Al proyecto lo llamaron Medjujoven y seis años después y sin ningún tipo de apoyo institucional ni de otra índole, han sido ya cuatrocientas las personas que se han embarcado en él, con ellos, en un viaje en autobús de más de tres días, durmiendo en campings, comiendo de lata, sufriendo atascos, averías, tormentas nocturnas, frío continental  o calor abrasador, pérdidas en ruta, gastos extras y todo tipo de avatares y aventuras que muy pocos pueden comprender cuando se les cuenta. Sin embargo, este año 2012, los dos autobuses de los años anteriores son pocos. El testimonio de quienes han probado esta auténtica peregrinación ha hecho necesario que este 2012 sean tres los autocares necesarios. Como en aquel 2006, parece ser que Alguien tiene prisa en que sean más los que le saboreen.

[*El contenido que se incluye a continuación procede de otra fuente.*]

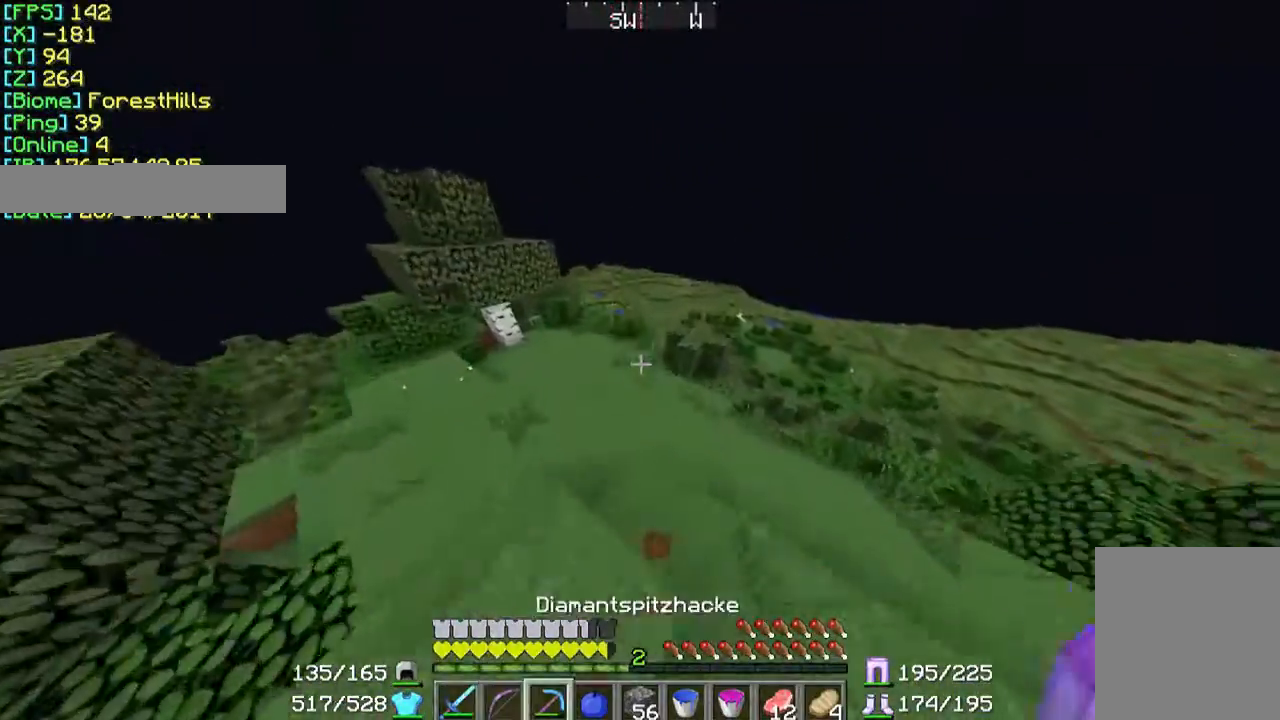
{"keys": [], "mouse": [], "events": [[467, "w", "up"]]}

Quienes lo organizan no saben nada de quienes irán a este viaje, ni qué sucederá en él. No tienen ni idea de qué y cómo lo vivirán, de cuáles son las motivaciones de los que vayan con ellos, ni sus proyectos, ni sus miedos, ni sus ilusiones. No saben de dónde vendrán ni por qué. No saben nada de nada.

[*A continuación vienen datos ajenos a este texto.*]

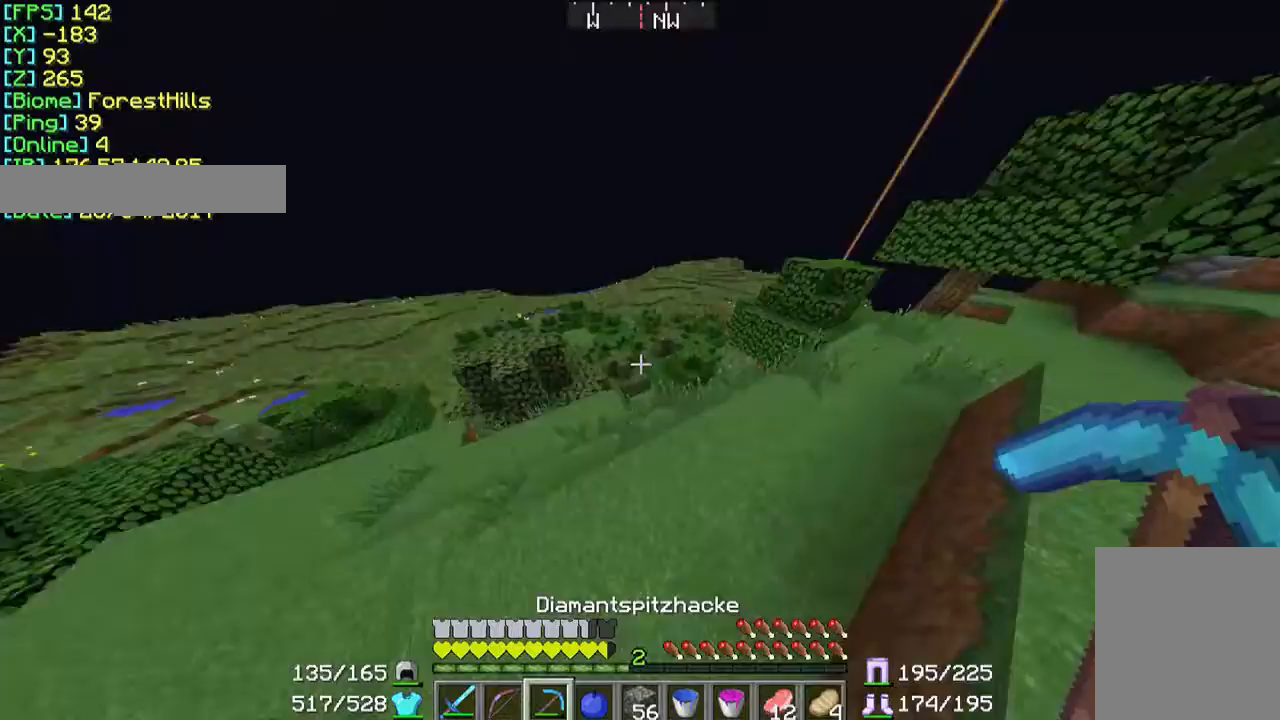
{"keys": ["a", "s"], "mouse": [], "events": [[167, "a", "down"], [167, "s", "down"]]}
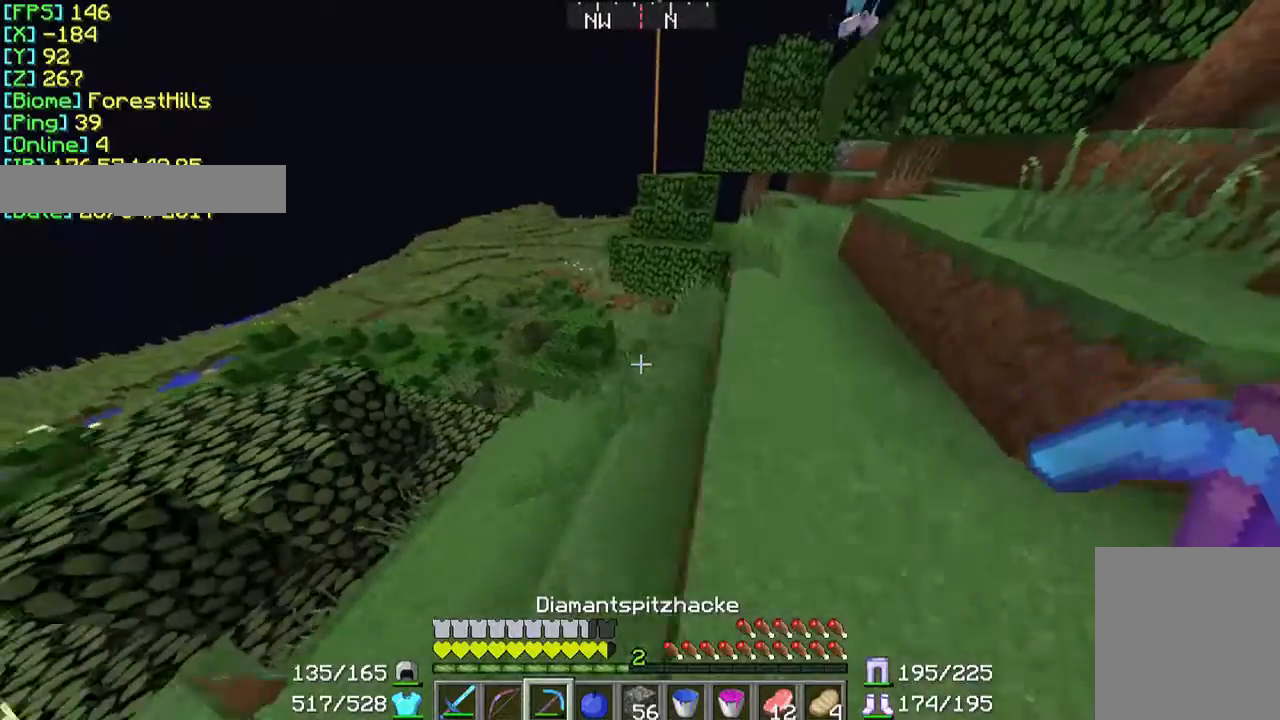
{"keys": ["a", "s"], "mouse": [], "events": []}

Quienes lo organizan no lo hacen por diversión, ni por dinero, ni porque se aburran, ni porque no tengan otros planes en los que gastar sus vacaciones. Tan solo han sentido la llamada de hacerlo, y hacerlo aumentando el pasaje, con lo que eso conlleva, y cuando les miras a los ojos y hablas con ellos, te das cuenta de que no es que hayan dicho que sí a esa inquietud, a esa llamada, sino que sabiendo lo que ya saben, no han podido decir que no. Es el fuego que no se apaga, el amor más intenso, la alegría de compartir algo muy, muy bueno.

Habrá sacrificios de por medio, gente que dejan en casa unos días con oraciones y recuerdos de por medio, planes alternativos que se quedarán otros en cambio de ellos, incomprensiones, dudas, miradas raras y todo eso. Así van, así se lo toman. De tanto como les ocupará este trabajo, ellos solo pueden decir una cosa y es que por muchas ideas que se te hayan pasado por la cabeza al leer este texto, lo único cierto, es que tú tampoco sabes nada sobre todo esto. Es más, por mucho que te imagines, no te acercarás a la realidad ni de lejos.

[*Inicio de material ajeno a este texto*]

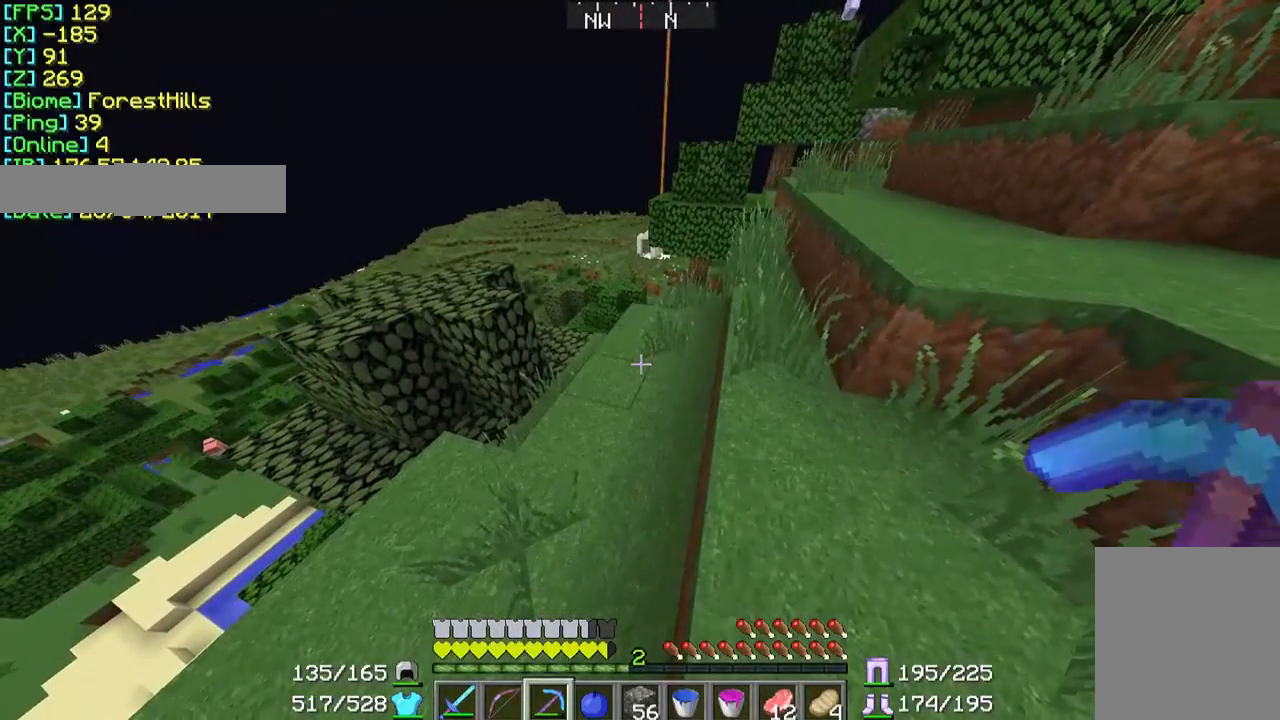
{"keys": [], "mouse": [], "events": []}
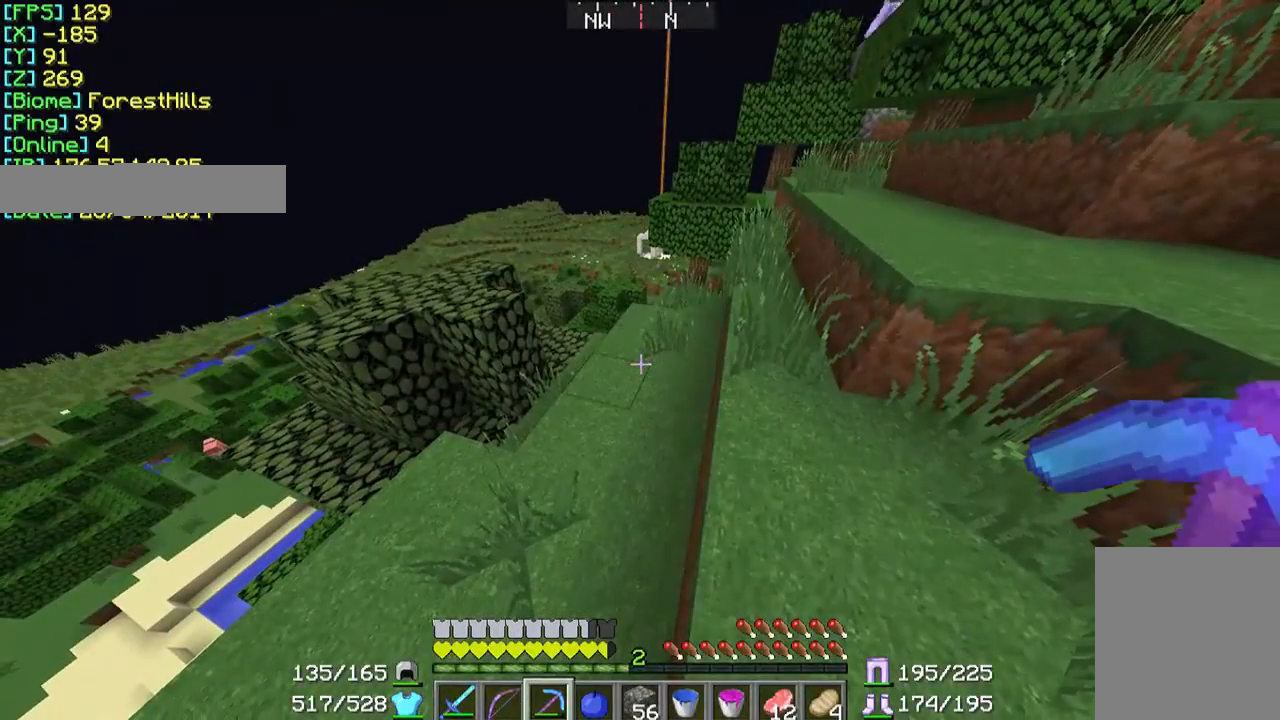
{"keys": [], "mouse": [], "events": []}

Mira, para que seis años después esto no haya acabado mal y encima siga creciendo, la única explicación es que quien lo planea sea un tal Dios, Aquel cuya única respuesta a tu atrevimiento es el amor. No porque tú te ofrezcas y Él te lo de a cambio en un negocio calculado con sumas y rédito, sino porque Él te amó primero y con este viaje te abres a aceptarlo, a acogerlo.

¿Tienes miedo? Sí, el amor duele, pero es amor, y fuera de él, el mismo sufrimiento duele tanto como dentro, pero sin sentido ni concierto. Sin esperanza ni alegría, sin consuelo.

Yo te digo que la única forma de saber lo que pasaría en ese viaje contigo dentro es formando parte de él, sacando un billete en uno de esos autobuses, aún sabiendo que el billete es solo de ida. Con vuelta, sí, pero sabiendo que el que da esta oportunidad a Dios, vuelve cambiado. Como si fuese otro el que regresa, o como si quien volviese fuese aquel que nunca debió de dejar de ser como Dios lo había pensado, amado y hecho. El reto de averiguarlo es sin duda uno de los más grandes de tu vida.

Los cambios dan miedo, más aún a medida que vas creciendo. Aún así y a mis 35 palos, yo ya he sacado mi billete de ida. La vuelta será como Dios quiera.